§ **Assignment**
Reproduce verbatim the full text on Python type defaults, truthiness, and type conversions.

§ **Text block**
══════════

Solution to Exercise 1
Output:
text
0
0.0
''
False
[]
()
set()
(Note: str() returns '', an empty string, which prints as a blank line.)
Each type has a natural "zero" or "empty" value: 0 for int, 0.0 for float, "" for str, False for bool, [] for list, () for tuple, set() for set.
These are the defaults because each type's constructor, when called with no arguments, returns a natural "zero" or empty value for that type. This is a consistent design: every type has a well-defined default.
Exercise 2.
bool() applies truthiness rules. Predict the output:
python
print(bool(0), bool(1), bool(-1))
print(bool(""), bool(" "), bool("False"))
print(bool([]), bool([0]), bool([[]]))
Why is bool("False") True? Why is bool([0]) True? What is the general rule Python uses to determine truthiness?
Solution to Exercise 2
Output:
text
False True True
False True True
False True True
bool("False") is True because "False" is a non-empty string. Python does not parse the string content -- it only checks whether the string is empty. Any non-empty string is truthy, regardless of what it says.
bool([0]) is True because the list is non-empty (it contains one element). The truthiness of containers depends on their length, not their contents.
The general rule: a value is falsy if it is a "zero" or "empty" value: 0, 0.0, "", None, False, [], (), {}, set(). Everything else is truthy. Custom classes can define __bool__() or __len__() to customize this behavior.
Exercise 3. Some type conversions lose information. For each conversion, state whether information is preserved or lost:
python
print(int(3.9))
print(float(3))
print(str(42))
print(int("42"))
print(list("abc"))
print(tuple([1, 2, 3]))
print(set([1, 2, 2, 3]))

══════════

Page-level text extractions
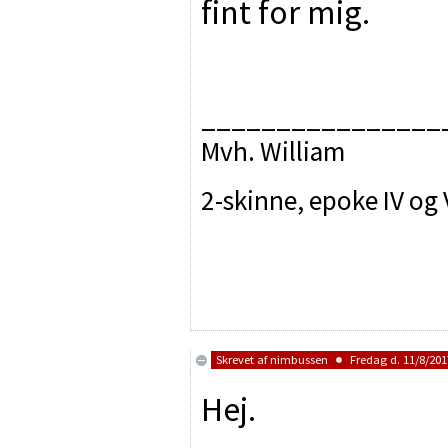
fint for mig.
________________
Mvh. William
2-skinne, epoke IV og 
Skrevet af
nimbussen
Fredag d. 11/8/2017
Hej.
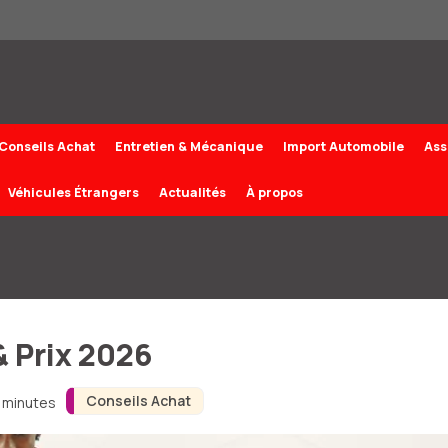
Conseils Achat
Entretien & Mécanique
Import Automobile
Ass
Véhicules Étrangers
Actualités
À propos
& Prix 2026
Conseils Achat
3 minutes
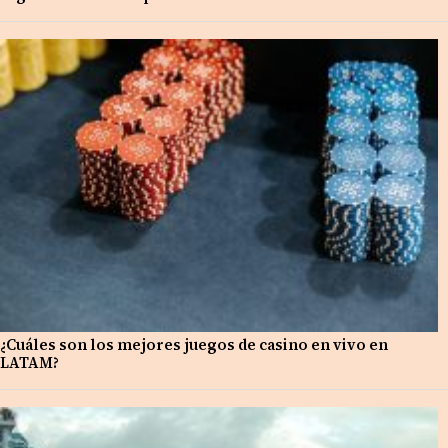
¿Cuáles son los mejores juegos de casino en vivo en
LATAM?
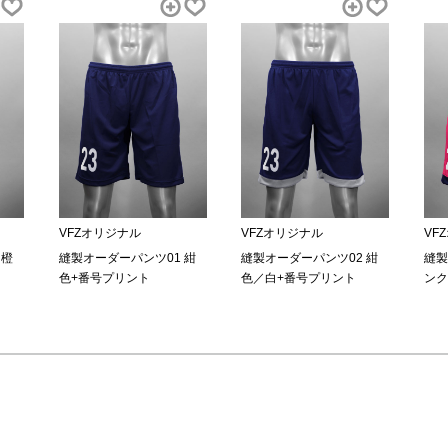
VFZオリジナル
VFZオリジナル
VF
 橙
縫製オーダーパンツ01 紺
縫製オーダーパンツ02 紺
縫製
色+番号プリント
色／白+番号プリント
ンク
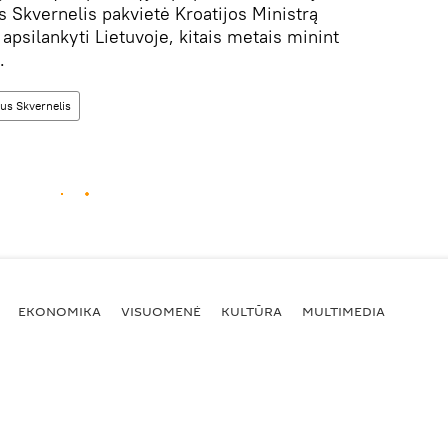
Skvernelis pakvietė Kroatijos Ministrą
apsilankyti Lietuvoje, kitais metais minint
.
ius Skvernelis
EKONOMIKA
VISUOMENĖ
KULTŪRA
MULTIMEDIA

══════════

§ **Response**
Solution to Exercise 1
Output:
text
0
0.0
''
False
[]
()
set()
(Note: str() returns '', an empty string, which prints as a blank line.)
Each type has a natural "zero" or "empty" value: 0 for int, 0.0 for float, "" for str, False for bool, [] for list, () for tuple, set() for set.
These are the defaults because each type's constructor, when called with no arguments, returns a natural "zero" or empty value for that type. This is a consistent design: every type has a well-defined default.
Exercise 2.
bool() applies truthiness rules. Predict the output:
python
print(bool(0), bool(1), bool(-1))
print(bool(""), bool(" "), bool("False"))
print(bool([]), bool([0]), bool([[]]))
Why is bool("False") True? Why is bool([0]) True? What is the general rule Python uses to determine truthiness?
Solution to Exercise 2
Output:
text
False True True
False True True
False True True
bool("False") is True because "False" is a non-empty string. Python does not parse the string content -- it only checks whether the string is empty. Any non-empty string is truthy, regardless of what it says.
bool([0]) is True because the list is non-empty (it contains one element). The truthiness of containers depends on their length, not their contents.
The general rule: a value is falsy if it is a "zero" or "empty" value: 0, 0.0, "", None, False, [], (), {}, set(). Everything else is truthy. Custom classes can define __bool__() or __len__() to customize this behavior.
Exercise 3. Some type conversions lose information. For each conversion, state whether information is preserved or lost:
python
print(int(3.9))
print(float(3))
print(str(42))
print(int("42"))
print(list("abc"))
print(tuple([1, 2, 3]))
print(set([1, 2, 2, 3]))